Your job is to print, exactly, the lines in the data below from the line with "left wrist: (121, 254)" through the line with "right shoulder: (143, 169)", both included, and to omit any picture.

Saved data entries.

=== Section Start ===

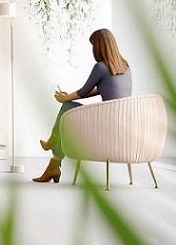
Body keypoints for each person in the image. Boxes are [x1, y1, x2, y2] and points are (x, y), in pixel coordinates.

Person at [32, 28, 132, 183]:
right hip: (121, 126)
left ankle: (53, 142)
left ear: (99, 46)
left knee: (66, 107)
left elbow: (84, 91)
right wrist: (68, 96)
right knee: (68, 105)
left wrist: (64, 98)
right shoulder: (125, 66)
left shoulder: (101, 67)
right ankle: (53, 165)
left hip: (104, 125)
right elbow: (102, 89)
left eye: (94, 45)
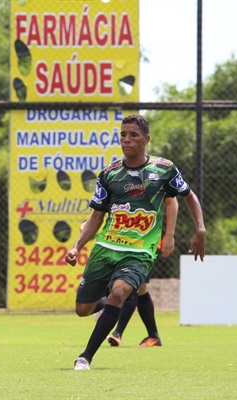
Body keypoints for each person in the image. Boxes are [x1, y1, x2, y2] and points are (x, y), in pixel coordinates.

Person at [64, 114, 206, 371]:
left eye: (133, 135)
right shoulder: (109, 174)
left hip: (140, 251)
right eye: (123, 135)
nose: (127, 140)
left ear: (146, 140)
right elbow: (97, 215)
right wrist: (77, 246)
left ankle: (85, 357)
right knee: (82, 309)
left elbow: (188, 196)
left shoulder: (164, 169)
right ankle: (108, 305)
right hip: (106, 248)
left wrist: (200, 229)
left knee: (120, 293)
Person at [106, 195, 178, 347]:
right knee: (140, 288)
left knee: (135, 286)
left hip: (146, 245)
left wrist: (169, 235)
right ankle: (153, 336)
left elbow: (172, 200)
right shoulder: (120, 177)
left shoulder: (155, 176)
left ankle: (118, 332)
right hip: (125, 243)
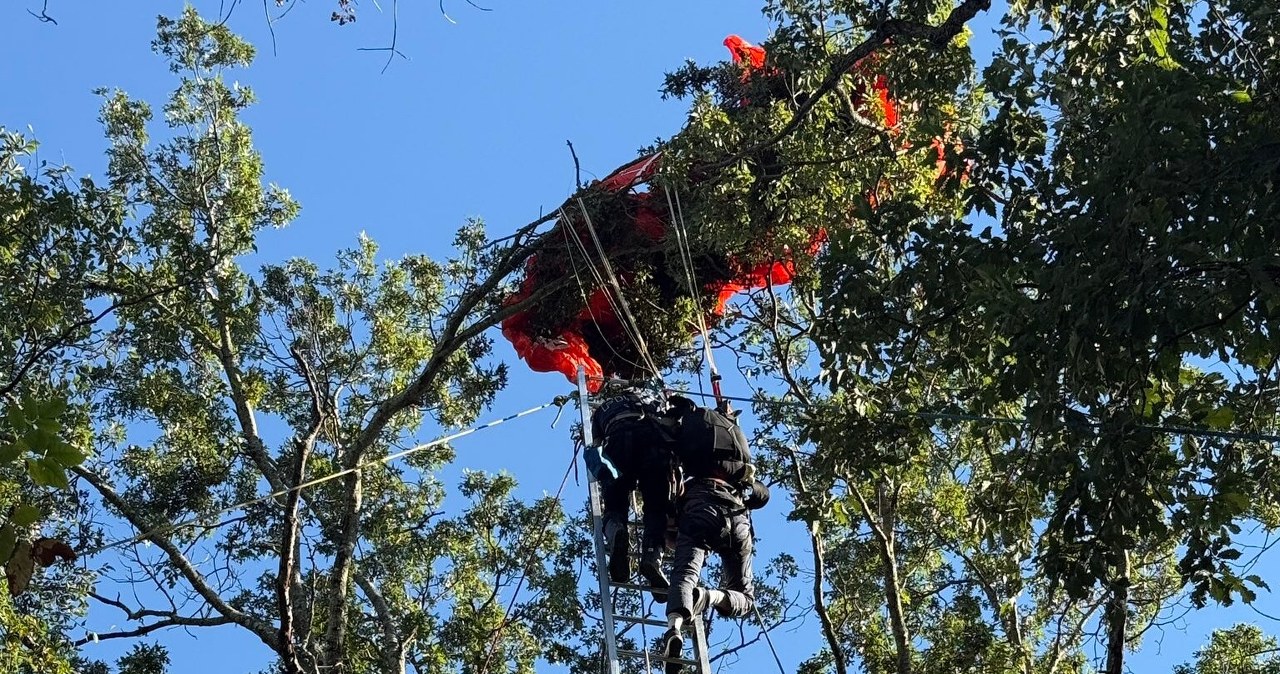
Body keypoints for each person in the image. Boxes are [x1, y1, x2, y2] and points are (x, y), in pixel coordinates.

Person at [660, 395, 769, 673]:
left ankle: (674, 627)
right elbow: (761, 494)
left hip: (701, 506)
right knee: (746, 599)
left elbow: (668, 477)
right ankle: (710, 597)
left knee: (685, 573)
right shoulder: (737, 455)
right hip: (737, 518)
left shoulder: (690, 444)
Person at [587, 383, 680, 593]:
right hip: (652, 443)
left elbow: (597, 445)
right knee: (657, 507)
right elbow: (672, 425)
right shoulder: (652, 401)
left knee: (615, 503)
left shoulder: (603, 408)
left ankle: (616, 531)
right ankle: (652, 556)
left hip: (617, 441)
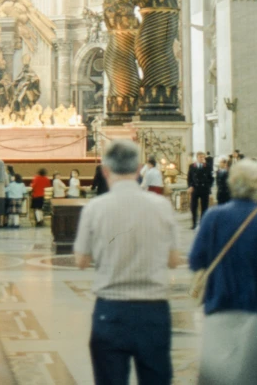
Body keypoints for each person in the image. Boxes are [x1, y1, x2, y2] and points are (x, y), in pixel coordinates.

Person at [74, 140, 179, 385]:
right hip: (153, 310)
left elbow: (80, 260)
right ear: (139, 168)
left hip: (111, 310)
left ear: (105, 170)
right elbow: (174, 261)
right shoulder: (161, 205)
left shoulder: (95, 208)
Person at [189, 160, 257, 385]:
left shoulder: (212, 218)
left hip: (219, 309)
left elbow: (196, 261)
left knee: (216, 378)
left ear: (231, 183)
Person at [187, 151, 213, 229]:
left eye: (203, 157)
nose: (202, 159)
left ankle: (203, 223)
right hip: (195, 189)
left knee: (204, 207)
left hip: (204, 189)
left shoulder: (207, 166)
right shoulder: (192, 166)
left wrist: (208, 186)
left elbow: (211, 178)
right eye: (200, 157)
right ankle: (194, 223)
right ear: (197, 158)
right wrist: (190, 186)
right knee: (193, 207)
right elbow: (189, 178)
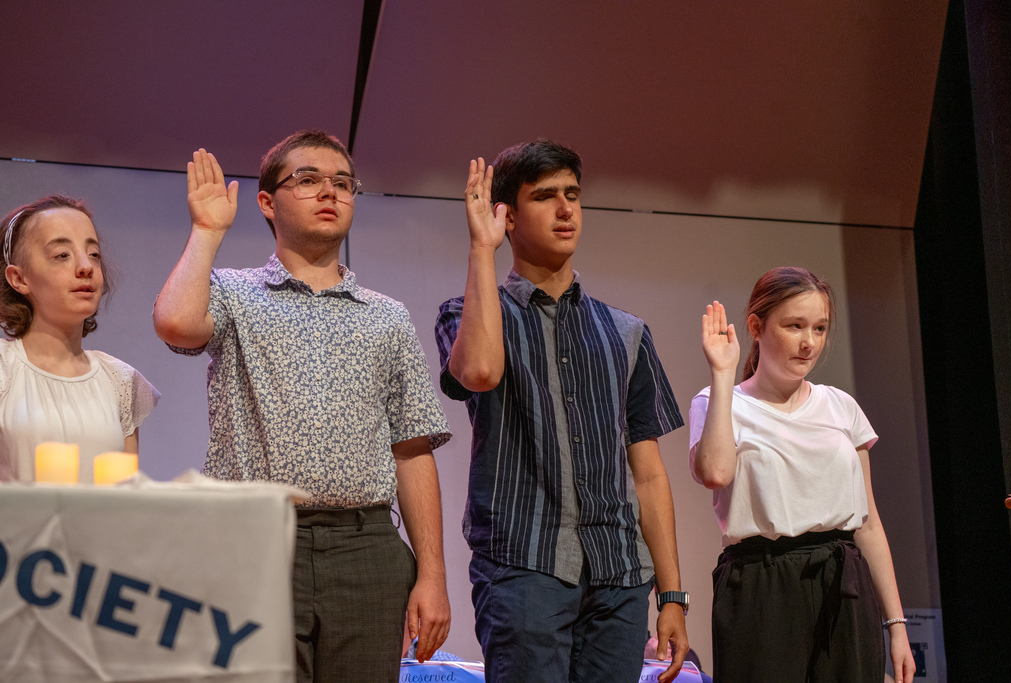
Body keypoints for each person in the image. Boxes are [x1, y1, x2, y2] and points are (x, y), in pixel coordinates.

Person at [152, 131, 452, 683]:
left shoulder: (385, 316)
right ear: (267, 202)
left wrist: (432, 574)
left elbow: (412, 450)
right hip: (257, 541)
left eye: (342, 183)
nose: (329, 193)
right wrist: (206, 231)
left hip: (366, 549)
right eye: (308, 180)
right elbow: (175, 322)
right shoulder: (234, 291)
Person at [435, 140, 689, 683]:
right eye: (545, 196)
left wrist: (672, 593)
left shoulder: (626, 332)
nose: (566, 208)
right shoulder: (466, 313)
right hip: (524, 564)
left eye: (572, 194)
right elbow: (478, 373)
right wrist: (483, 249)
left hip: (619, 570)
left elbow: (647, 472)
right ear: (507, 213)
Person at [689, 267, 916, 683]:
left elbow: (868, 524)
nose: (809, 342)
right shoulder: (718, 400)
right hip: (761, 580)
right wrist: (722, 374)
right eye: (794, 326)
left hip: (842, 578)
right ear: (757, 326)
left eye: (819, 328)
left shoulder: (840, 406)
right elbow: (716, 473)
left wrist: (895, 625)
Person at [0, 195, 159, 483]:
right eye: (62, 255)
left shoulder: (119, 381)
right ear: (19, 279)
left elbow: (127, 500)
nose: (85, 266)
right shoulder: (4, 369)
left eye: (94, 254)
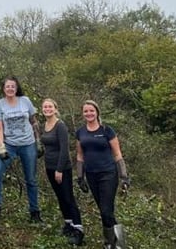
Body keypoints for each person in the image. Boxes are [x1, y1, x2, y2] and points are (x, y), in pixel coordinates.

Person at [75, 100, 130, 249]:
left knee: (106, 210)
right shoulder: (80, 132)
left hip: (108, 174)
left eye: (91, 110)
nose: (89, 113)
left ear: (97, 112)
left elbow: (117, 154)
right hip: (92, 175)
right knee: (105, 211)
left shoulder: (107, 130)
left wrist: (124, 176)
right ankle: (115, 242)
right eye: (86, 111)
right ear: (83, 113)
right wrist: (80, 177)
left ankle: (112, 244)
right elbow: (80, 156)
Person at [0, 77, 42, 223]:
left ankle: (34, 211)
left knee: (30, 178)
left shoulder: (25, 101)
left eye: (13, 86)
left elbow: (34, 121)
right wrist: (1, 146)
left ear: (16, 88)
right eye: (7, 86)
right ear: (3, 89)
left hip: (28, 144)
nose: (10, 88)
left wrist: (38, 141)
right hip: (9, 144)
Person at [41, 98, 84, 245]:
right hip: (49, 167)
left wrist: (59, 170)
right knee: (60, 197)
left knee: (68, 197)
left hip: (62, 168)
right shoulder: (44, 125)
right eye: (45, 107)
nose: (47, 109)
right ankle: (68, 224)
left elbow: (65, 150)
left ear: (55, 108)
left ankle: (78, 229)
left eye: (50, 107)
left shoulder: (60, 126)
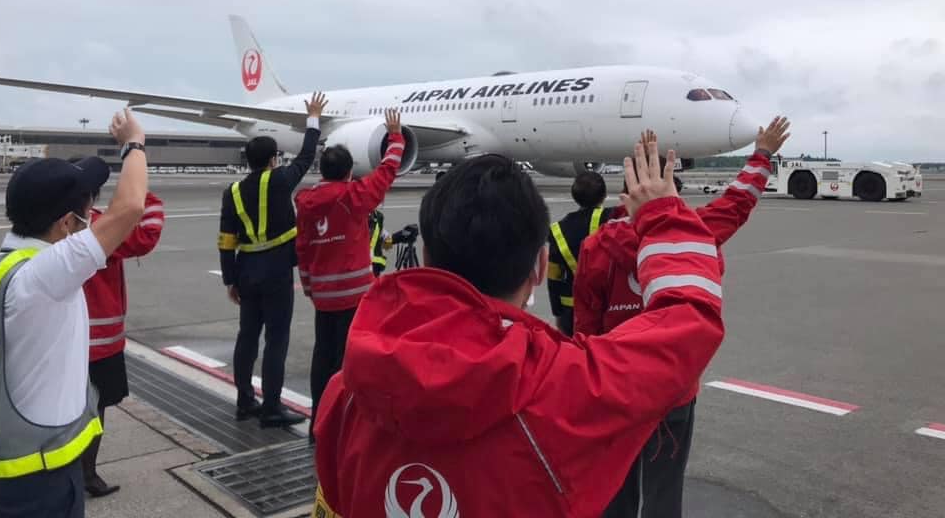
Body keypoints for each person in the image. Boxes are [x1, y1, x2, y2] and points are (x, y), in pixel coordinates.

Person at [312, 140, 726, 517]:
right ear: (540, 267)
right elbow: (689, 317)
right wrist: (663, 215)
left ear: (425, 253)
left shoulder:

=== Section End ===
=== Section Start ===

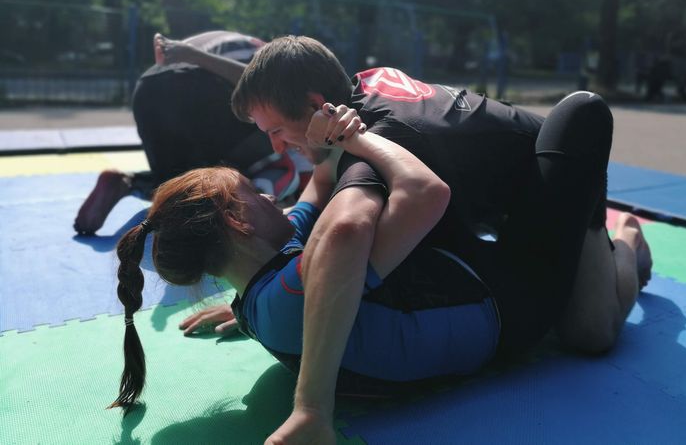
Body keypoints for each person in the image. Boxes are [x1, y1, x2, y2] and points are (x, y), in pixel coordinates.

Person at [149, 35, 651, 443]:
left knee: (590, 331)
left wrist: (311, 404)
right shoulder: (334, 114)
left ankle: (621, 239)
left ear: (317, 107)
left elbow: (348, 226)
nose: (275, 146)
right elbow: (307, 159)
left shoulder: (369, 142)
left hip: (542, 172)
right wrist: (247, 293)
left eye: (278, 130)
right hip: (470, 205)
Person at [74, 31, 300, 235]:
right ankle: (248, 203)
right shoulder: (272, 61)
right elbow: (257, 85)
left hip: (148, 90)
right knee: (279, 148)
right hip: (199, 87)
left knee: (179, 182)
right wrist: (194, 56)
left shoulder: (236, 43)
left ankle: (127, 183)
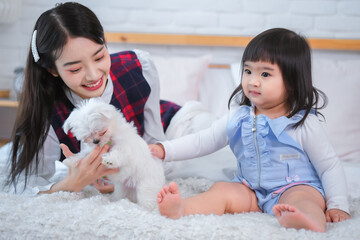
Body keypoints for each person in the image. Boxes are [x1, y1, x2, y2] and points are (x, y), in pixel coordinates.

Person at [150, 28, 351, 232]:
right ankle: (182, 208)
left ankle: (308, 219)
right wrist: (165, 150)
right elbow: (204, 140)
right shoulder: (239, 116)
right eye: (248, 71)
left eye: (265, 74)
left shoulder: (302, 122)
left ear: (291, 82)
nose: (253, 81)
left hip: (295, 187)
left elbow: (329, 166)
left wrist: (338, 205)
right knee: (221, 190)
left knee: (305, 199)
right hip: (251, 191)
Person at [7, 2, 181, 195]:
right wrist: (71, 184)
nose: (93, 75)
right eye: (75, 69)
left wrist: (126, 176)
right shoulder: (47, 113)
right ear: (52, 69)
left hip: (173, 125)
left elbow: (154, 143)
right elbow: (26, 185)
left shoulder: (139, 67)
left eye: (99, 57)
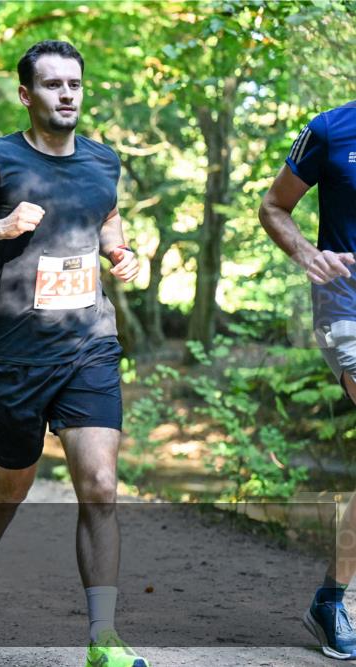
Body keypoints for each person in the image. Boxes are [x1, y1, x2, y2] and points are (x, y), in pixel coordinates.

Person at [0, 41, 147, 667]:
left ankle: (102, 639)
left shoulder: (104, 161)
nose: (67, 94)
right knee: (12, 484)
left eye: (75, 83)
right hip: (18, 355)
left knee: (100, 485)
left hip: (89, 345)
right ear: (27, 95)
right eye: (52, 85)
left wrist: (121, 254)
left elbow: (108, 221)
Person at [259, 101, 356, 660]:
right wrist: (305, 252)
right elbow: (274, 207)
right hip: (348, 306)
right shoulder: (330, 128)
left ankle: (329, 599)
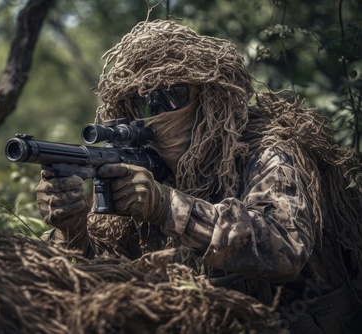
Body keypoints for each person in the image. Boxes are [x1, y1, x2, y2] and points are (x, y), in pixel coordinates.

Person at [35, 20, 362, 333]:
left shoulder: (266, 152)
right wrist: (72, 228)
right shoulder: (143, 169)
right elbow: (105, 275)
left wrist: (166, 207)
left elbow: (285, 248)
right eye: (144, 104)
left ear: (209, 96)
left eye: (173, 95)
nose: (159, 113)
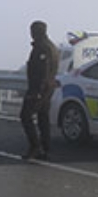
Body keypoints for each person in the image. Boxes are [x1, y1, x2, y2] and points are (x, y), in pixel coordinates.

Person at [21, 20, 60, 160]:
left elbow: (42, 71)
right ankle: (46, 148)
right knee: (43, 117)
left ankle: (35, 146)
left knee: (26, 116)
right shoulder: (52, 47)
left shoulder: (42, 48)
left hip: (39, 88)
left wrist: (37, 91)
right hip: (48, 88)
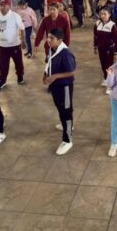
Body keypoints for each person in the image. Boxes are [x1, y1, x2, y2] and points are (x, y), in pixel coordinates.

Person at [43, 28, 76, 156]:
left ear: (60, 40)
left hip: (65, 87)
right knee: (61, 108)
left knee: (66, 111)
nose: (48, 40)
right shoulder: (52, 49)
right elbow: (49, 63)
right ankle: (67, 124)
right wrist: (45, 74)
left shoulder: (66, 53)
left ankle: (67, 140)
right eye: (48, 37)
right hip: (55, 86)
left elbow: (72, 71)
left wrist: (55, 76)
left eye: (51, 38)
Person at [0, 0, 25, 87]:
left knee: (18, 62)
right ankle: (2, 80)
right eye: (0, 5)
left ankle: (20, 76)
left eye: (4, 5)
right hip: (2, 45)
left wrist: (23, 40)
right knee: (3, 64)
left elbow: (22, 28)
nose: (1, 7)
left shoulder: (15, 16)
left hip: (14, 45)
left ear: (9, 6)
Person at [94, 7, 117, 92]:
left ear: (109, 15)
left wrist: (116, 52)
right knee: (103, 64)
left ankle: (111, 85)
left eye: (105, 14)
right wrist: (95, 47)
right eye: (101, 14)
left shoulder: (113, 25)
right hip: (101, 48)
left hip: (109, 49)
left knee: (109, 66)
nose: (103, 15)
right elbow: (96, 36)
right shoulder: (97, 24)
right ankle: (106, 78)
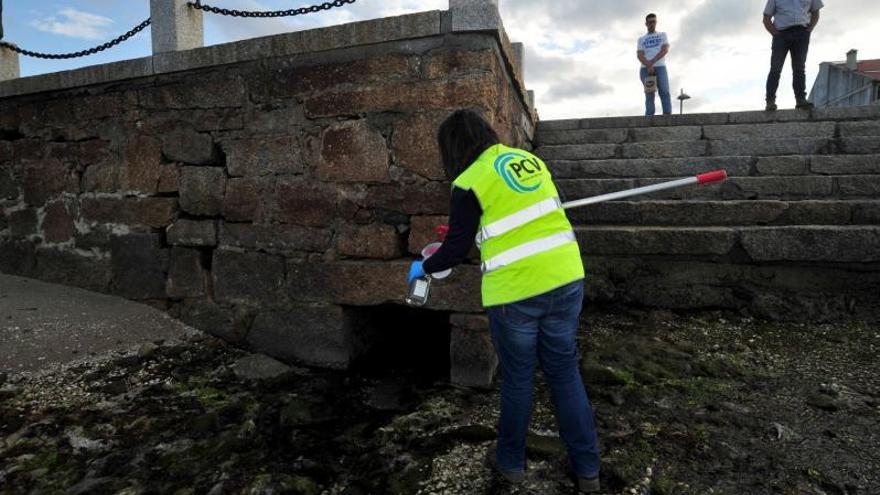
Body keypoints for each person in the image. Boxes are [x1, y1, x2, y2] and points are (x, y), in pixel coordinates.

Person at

=== Section End ===

Result of the exercise.
left wrist: (121, 254)
left elbow: (108, 221)
Person at [259, 101, 356, 660]:
right wrist: (305, 252)
right elbow: (274, 207)
right hip: (348, 306)
right shoulder: (330, 128)
left ankle: (329, 599)
Body keypoints for each person in the image. Boxes are [x1, y1, x2, y2] and points are (x, y), in pixel coordinates.

Person at [35, 20, 362, 333]:
left shoulder: (266, 152)
right wrist: (72, 228)
right shoulder: (143, 169)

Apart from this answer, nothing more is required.